What are we to make of all this? Etsy’s resident trend expert, Dayna Isom Johnson, says that the results are an indicator of immediacy more than anything else. When trends go viral overnight on social media platforms like TikTok, creators on Etsy can respond more quickly than traditional retailers. After all, they’re working with smaller batches, controlling the production process and the rate at which products are created and sold. Plus, it’s a marketplace of many, with a broad consumer base—home to 81.9 million buyers this year, and 4.4 million sellers.
“They can be inspired by something they see one day, and maybe even make it as quickly as the following day,” says Johnson. “It definitely shows that we’re a destination for shoppers to find these emerging trends at a much quicker timeline than most retail.”
That’s not to say that some trends don’t come from the top down, like the increased search for Japanese and Scandinavian aesthetics. It’s a concept that’s been brewing for a while now—fusing cozy warmth and stripped-down minimalism with sustainability elements, often referenced by the hybrid term Japandi. Etsy found a 172 percent increase in searches for Japanese decor, and a 55 percent increase in searches for Scandinavian decor this year, as shoppers sought to declutter their spaces and make them more comfortable in quarantine. Pinterest reported similar findings in its own recent trend guide, with a 100 percent increase year over year in searches for the word Japandi.
Then out of nowhere—those mushrooms. The motif can be traced back to late summer into early fall of last year, according to Johnson, when the “cottagecore” aesthetic first took hold. As people were faced with Zoom overload and unrelenting screen time, nature suddenly seemed all the more refreshing by comparison, and shoppers doubled down on decorating their homes with plants, flowers and mushrooms. (Searches for faux olive trees also saw a whopping 896 percent increase.) Cottagecore in turn, says Johnson, dovetailed with the rise of a newly buzzy Norwegian concept “friluftsliv” (pronounced FREE’-loofts-liv), which focuses on the enjoyment of open-air living.

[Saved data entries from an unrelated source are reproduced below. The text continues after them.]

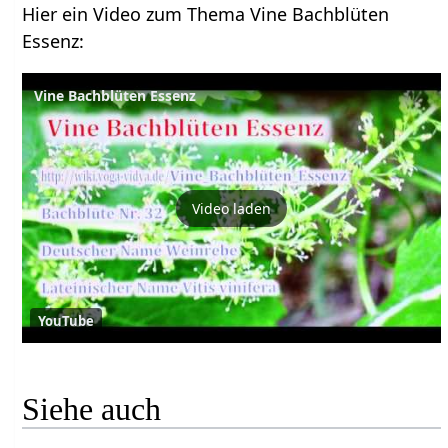
Hier ein Video zum Thema Vine Bachblüten
Essenz:
Vine Bachblüten Essenz
Video laden
YouTube
Siehe auch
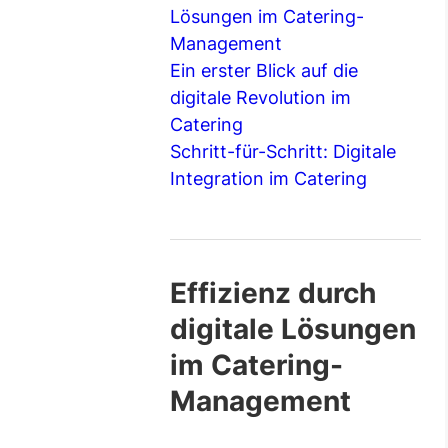
Lösungen im Catering-
Management
Ein erster Blick auf die
digitale Revolution im
Catering
Schritt-für-Schritt: Digitale
Integration im Catering
Effizienz durch
digitale Lösungen
im Catering-
Management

The mushroom motif in particular piggybacks off of a popular lamp created in the 1960s that proliferated in the 1970s. (The ’70s in general are enjoying a home decor comeback, according to Johnson.) Etsy saw a corresponding 371 percent increase in searches for mushroom lamps, and a 902 percent increase in searches for mushroom pillows and pillowcases.
Other trending searches had similar hints of playfulness, like the rise in checkerboard prints and wavy, squiggly candles and decor (another TikTok favorite). To explain this, Johnson reasons that we’ve moved past the survival mode of the earliest pandemic days and are now looking for excitement and novelty at home.
“Last year, it was [a shift from] a frazzled moment to, ‘How can we create these multifunctional spaces and rooms in our house?’” she says. “Whereas now for 2021, it’s about, ‘How can we create synergy and add fashion back into the function of our homes?’”
The quick product turnover central to Etsy’s platform allows viral favorites and microtrends to play out in real time—but for the same reason, it makes predicting their shelf life a difficult task.
“Our data is a true testament to what shoppers are wanting right now,” says Johnson. So while Etsy’s year-to-year trend report provides a snapshot of home decor that caught fire this year, which of these styles will have a lasting place in our homes and which will get tossed in this year’s spring cleaning remains to be seen.